Popeye was glad Seth wasn't around. Popeye adored her owner. Popeye wished there was more she could do to comfort this heroic, kind lady who had saved Popeye from being an orphan or being adopted by some unhappy family with cruel children.

'All right.' Her owner got up. 'I've got to get going.'

Hammer showered quickly. She threw a robe around her and stood inside her cedar-lined closet, deliberating over what to wear. Hammer understood the subliminal power of clothing, cars, office decor, jewelry and what she ate at business lunches and dinners. Some days required pearls and skirts, other days called for unfriendly suits. Colors, styles, fabrics, collars or no collars, patterns or plain, pockets or pleats, watches, earrings and perfumes and fish or chicken all mattered.

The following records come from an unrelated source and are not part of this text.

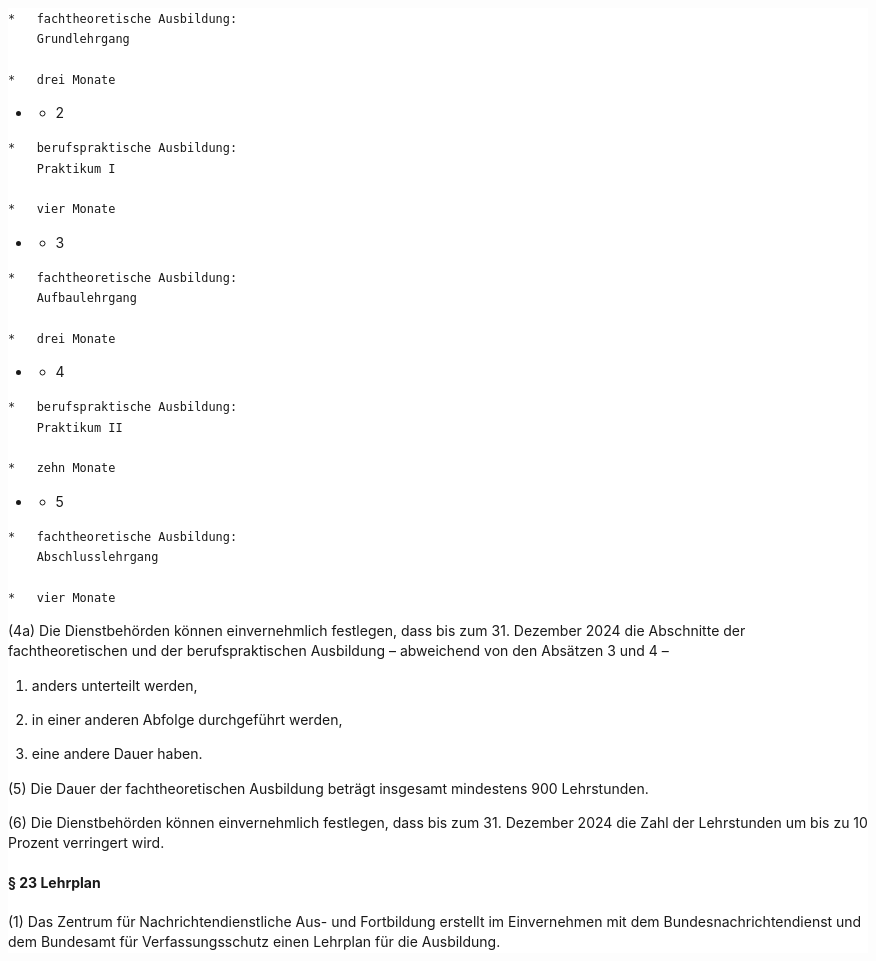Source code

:     *   fachtheoretische Ausbildung:
        Grundlehrgang

    *   drei Monate


*    *   2

    *   berufspraktische Ausbildung:
        Praktikum I

    *   vier Monate


*    *   3

    *   fachtheoretische Ausbildung:
        Aufbaulehrgang

    *   drei Monate


*    *   4

    *   berufspraktische Ausbildung:
        Praktikum II

    *   zehn Monate


*    *   5

    *   fachtheoretische Ausbildung:
        Abschlusslehrgang

    *   vier Monate




(4a) Die Dienstbehörden können einvernehmlich festlegen, dass bis zum
31\. Dezember 2024 die Abschnitte der fachtheoretischen und der
berufspraktischen Ausbildung – abweichend von den Absätzen 3 und 4 –

1.  anders unterteilt werden,


2.  in einer anderen Abfolge durchgeführt werden,


3.  eine andere Dauer haben.




(5) Die Dauer der fachtheoretischen Ausbildung beträgt insgesamt
mindestens 900 Lehrstunden.

(6) Die Dienstbehörden können einvernehmlich festlegen, dass bis zum
31\. Dezember 2024 die Zahl der Lehrstunden um bis zu 10 Prozent
verringert wird.


#### § 23 Lehrplan

(1) Das Zentrum für Nachrichtendienstliche Aus- und Fortbildung
erstellt im Einvernehmen mit dem Bundesnachrichtendienst und dem
Bundesamt für Verfassungsschutz einen Lehrplan für die Ausbildung.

She shoved hangers here and there, deliberating, envisioning, intuiting and finally settling on a navy blue suit with trousers that had pockets and cuffs. She selected low-heel lace-up black leather shoes and matching belt, and a blue and white striped cotton shirt with French cuffs. She dug through her jewelry box for simple gold post earrings and her stainless steel Breitling watch.

She picked out a pair of gold and lapis cufflinks that had belonged to Seth. She fumbled with them as she put them on and remembered those times when Seth followed her around the house like Popeye, unable to manage buttons, lapels, matching socks or combinations, on those rare occasions when Seth dressed up.